Едва головы коснулись постели, ребята провалились в сон.

Сон без сновидений и кошмаров.


Проснулись непривычно поздно. За окнами стояло зыбкое марево, заглушающее краски. Где-то далеко-далеко, в беспросветно сером небе, затянутом мглистой пеленой, маячило бледным полуразмытым пятнышком солнце.

Ноги со вчерашнего гудели, ссадины болели, а в горле всё спеклось от жажды. Дрова в очаге за ночь прогорели, превратившись в чёрные, подёрнутые седым пеплом, головешки. Костёр за окном погас. А вот свечи, непонятно почему, продолжали ярко гореть! Но ведь такого быть не может! Они давно должны были расплыться на столе натёками воска! Но свечи не уменьшились ни на волосок.

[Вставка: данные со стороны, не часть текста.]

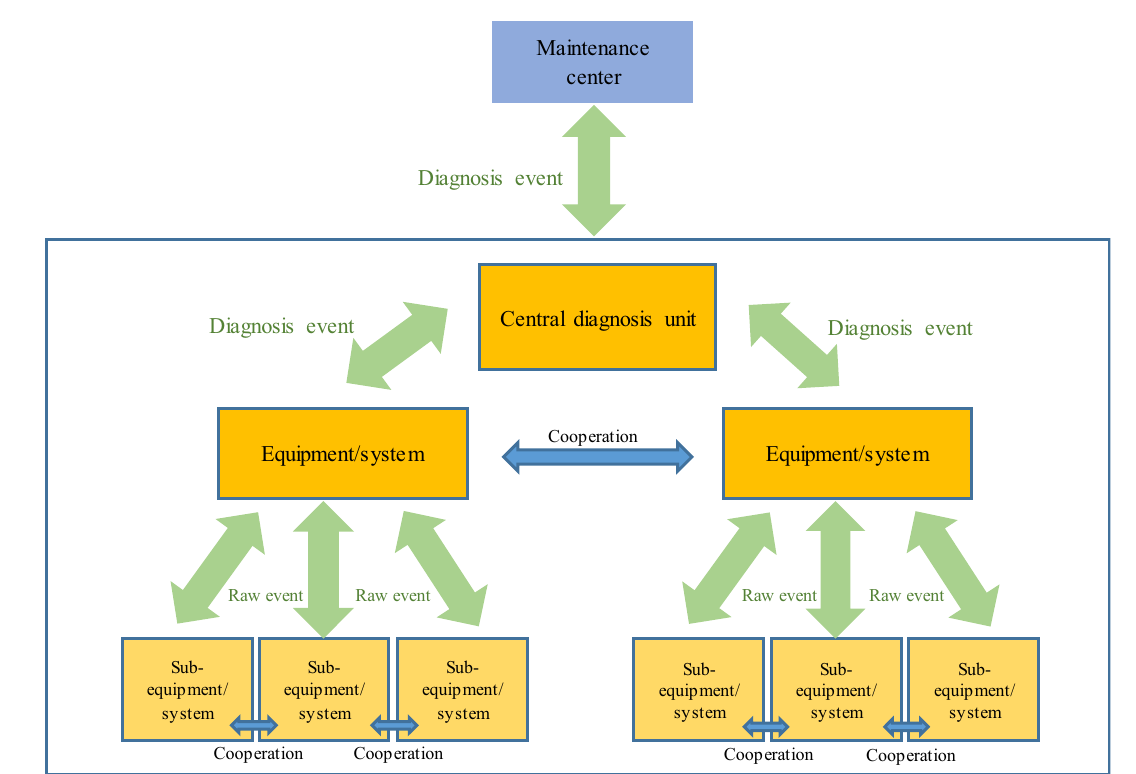
Fig. 5 Decentralized and cooperative fleet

Ильзе дунула на огонь, язычки пламени затрепетали, но не погасли.

Андерс не мог не подколоть сестру – Эх ты, фукалка! Пусти-ка меня! – Он набрал полные лёгкие воздуху и аж со свистом выдохнул, но пламя лишь резко колыхнулось и вновь выровнялось, как ни в чём не бывало.

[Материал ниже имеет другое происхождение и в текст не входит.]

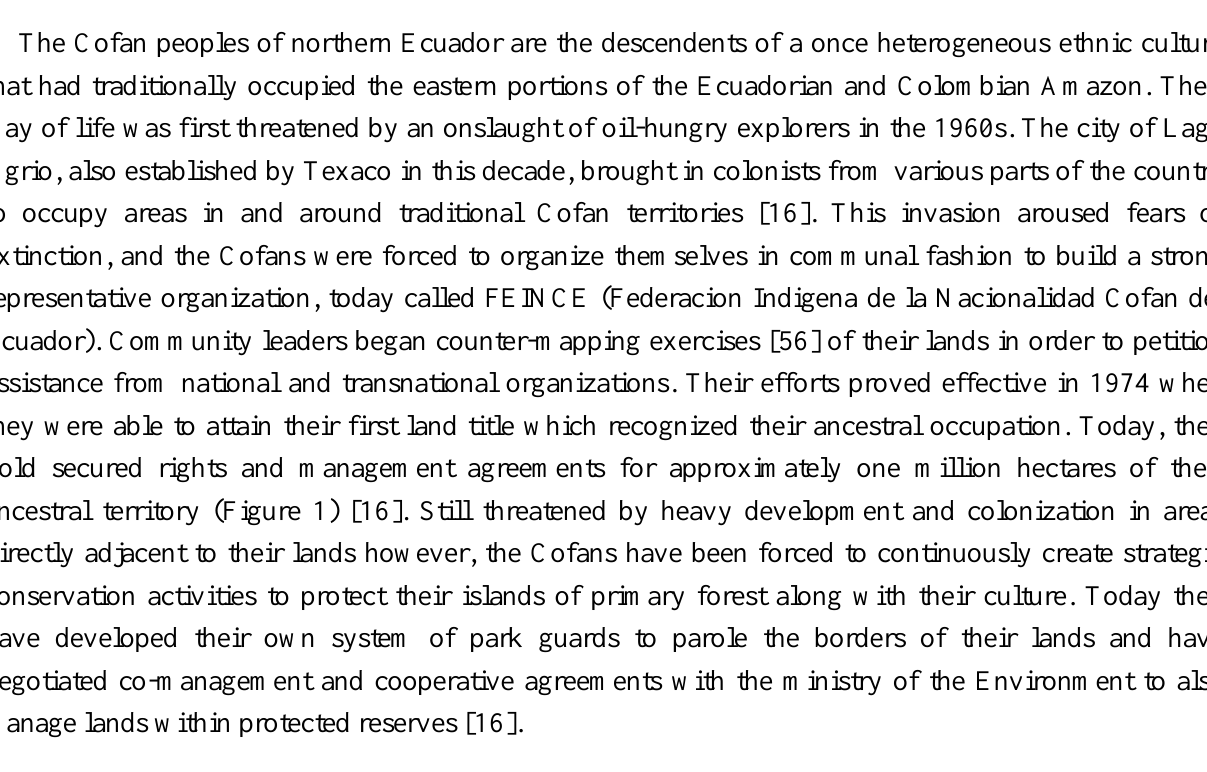
Figure 1. Territory managed by the Cofan Indian nation in Ecuador (in gray). Adapted from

– Ну и ну! Непростые это свечечки!

Гийом подошёл ближе, какое-то время вглядывался в бледные язычки огня, потом протянул к пламени руку, тихо произнёс какие-то незнакомые слова и щёлкнул пальцами.

Пламя вспыхнуло ярче и тотчас погасло.

– Ого! – только и смогли произнести приятели..


При тусклом свете дня комната показалась не то что маленькой, но тесной. Она была плотно заставлена грубо сколоченными шкафами, полками, табуретками. Дальний угол занимала приземистая тумба, на которой громоздился огромный глиняный кувшин. Таких огромных они ещё не видели. А рядом у стены стоял, совершенно не вяжущийся с остальной мебелью, старинный, работы хорошего мастера, стол. Тёмное полированное дерево. Резные, выполненные в виде грифонов ножки. Причём крылья, клювы и когти грифонов не потеряли яркой позолоты, а глаза светились зелёной эмалью. Всё это было покрыто толстым слоем пыли. Полки, шкафы и выдвижные ящики стола – ребята проверили очень тщательно, – были абсолютно пусты – ни тряпочки, ни ниточки, ни клочка бумаги – ничего, что могло бы рассказать о хозяине этого давно покинутого жилья.

Пить хотелось так, что терпеть не было мочи. А, может, зря они испугались озёрной воды?

Может, не так она и гадка? И её вполне можно пить? Тут уж что сильнее – брезгливость или жажда. Ведь это, всё-таки, не помои. Просто, мутная протухшая вода. Самая обыкновенная, только пополам с песком и илом. Что, если её процедить и прокипятить? Ведь жил же здесь человек. Какую он ещё воду мог пить, если другой нет? Может, стоит набрать немного в котелок? Ну не умирать же от жажды на самом деле!

Но для того, чтобы набрать воды, надо было решиться подойти к озеру. Хорошо, допустим, они себя пересилили – когда стоит вопрос жизни и смерти, на что только не решишься. Допустим, им удалось пройти топким и склизким берегом. Чем зачерпнуть воду – не проблема – вон сколько на полках кувщинов и горшков. На любой вкус – и большие и маленькие. Есть даже огроменный чуть не под потолок кувшинище.

Интересно – для чего он нужен? Ничего себе громадина! Этакую бандуру небось и с места не сдвинешь. Тут Гийом вспомнил, что именно из этого угла исходило вечером слабое и зыбкое свечение. Что могло там светиться? И опять таки, для чего такая зверюга? Из памяти всплыло книжное слово "пифон". Кажется, в чём-то подобном в древние времена хранили запасы вина и воды. А вдруг здесь тоже хранилась вода? Хозяин привозил чистую откуда-нибудь издалека, и заливал в этот кувшин.

А если так, то вполне возможно, что со старых времён там осталось что-нибудь. Пусть даже капелька, на самом донышке. Когда ни о чём, кроме воды, думать не в силах, вода мерещится всюду.